I’m such a constitutional lightweight lately that I’ve started looking on the website What’s On in South Devon for things to do of an evening that don’t involve total annihilation. What’s On in South Devon is surely one of those ‘shortest book in the world’ contenders. Weeknights it’s mainly the same local musicians playing the same deserted pubs; or some functioning psychotic preaching new-age nonsense in a church hall to folk whose gullibility gives one a rough idea of the infinite; or bingo. Listening to functioning psychotics in church halls is fun at first, but soon palls. I’d go to bingo if I didn’t already own a life-sized ceramic cheetah. Which usually leaves Receding Diagonal at the Turk’s Head or bloody Silhouette at the Feathers.

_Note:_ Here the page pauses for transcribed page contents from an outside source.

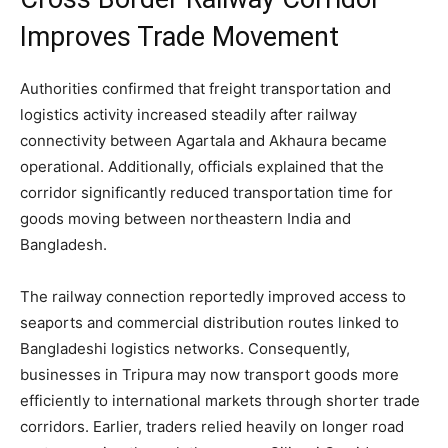
Improves Trade Movement
Authorities confirmed that freight transportation and
logistics activity increased steadily after railway
connectivity between Agartala and Akhaura became
operational. Additionally, officials explained that the
corridor significantly reduced transportation time for
goods moving between northeastern India and
Bangladesh.
The railway connection reportedly improved access to
seaports and commercial distribution routes linked to
Bangladeshi logistics networks. Consequently,
businesses in Tripura may now transport goods more
efficiently to international markets through shorter trade
corridors. Earlier, traders relied heavily on longer road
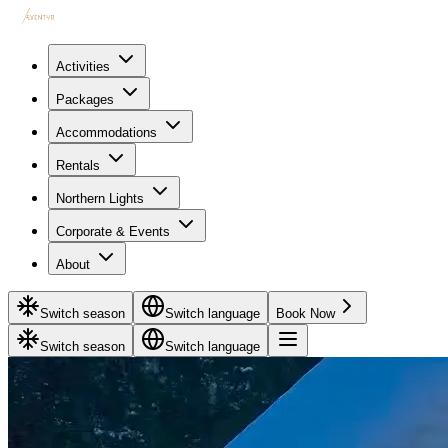
Activities
Packages
Accommodations
Rentals
Northern Lights
Corporate & Events
About
Switch season
Switch language
Book Now
Switch season
Switch language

An unexpected listing for a poetry group discussing ‘the Sonnet’ on Tuesday leapt out at me, therefore, as a night out without the prospect of a maiming hangover. The event was held in the comfortable book-lined drawing room of a Georgian mansion. I walked in to find about 20 poetry lovers of all ages already seated in a wide circle. They were sitting perfectly still, oozing mindfulness and gentleness from every pore. You could have knocked most of them down with a feather. (Closer inspection showed that the books were secured behind elegant security bars.) The group leader, the award-winning poet Alice Oswald, was describing what a sonnet is (sonetto is Italian for ‘little song’) and who invented it (Petrarch) and who popularised it in England (Sir Thomas Wyatt). Sir Thomas was her all-time favourite sonneteer, she said. She read one of his out. It began ‘Whoso list to hunt, I know where is an hind’. The hind, apparently, was Anne Boleyn, the minx. Wyatt was sentenced to death for daring to dally with Henry’s Queen, but Thomas Cromwell engineered a reprieve. Apparently, this Thomas Wyatt, poet, is the same Thomas Wyatt that’s been on the telly a lot lately in Wolf Hall.
Next she read us one of John Clare’s sonnets. It was written while he was losing his mind in the village of Northborough in Northamptonshire. His most picturesque delusion during this period was that he was a boxer. The sonnet had no title and no punctuation and was sliced neatly into couplets ‘like bread’, said Alice Oswald. I couldn’t take it in, even though the language was surprisingly modern. But I liked the sound of it and I was very taken by the idea of a nervous breakdown neatly expressed as a collection of sonnets. That Thomas Wyatt sounded like an excellent fellow too. I looked eagerly forward to getting hold of Clare’s desperate Northborough sonnets and Wyatt’s priapic ones and settling down for a good read at the next opportunity. Ten minutes gone and I was already glad I’d come.
But I should have stood up and left clutching my booty there and then, because after Alice Oswald’s modestly presented, inspiring introduction, we went around the circle of local poetry-lovers to hear contributions, either of sonnets they had written themselves, or of much-loved favourites, and from that point on the evening took a tailspinning nosedive. We went around the circle in an anti-clockwise direction and one person after another whispered with excruciating diffidence, ‘I’m just here to listen.’ Finally we came to a woman who, with pantomime reluctance, like a child at a Christmas party asked to sing, read out one of Shakespeare’s famous sonnets. And after her a chap seemed pleased to read something of his own. When he had finished there was an uneasy silence until it seemed relatively certain that the thing was over, at which we disguised our puzzlement with the groans and whimpers more often associated with deep sexual satisfaction.
Then the nightmare began in earnest.
The next bloke we came to had been sitting quietly, rather too conscious of his overwhelming genius to lower himself to speak. He reminded me of a young Hitler glowering in the corner of the Viennese hostel common room while the other bums talked politics. Now he spoke. Now it was his turn. He had brought with him a volume of his own published poetry. He riffled tantalisingly through the pages, basking psychotically in what he imagined was our delighted gratitude and delicious expectation, and randomly read an infantile poem that definitely wasn’t a sonnet about someone smiling at him in a supermarket. And from then on he took the floor and it was all about him. What he liked about poetry and what he didn’t like. What he’d done today. His life story. His deep love of nature. If ever there was a candidate for the bores’ self-help group On and On Anon, this guy was it. I slipped out while he was in full flow and went down the Feathers, and to my great surprise had a super night tripping the light fantastic to Silhouette.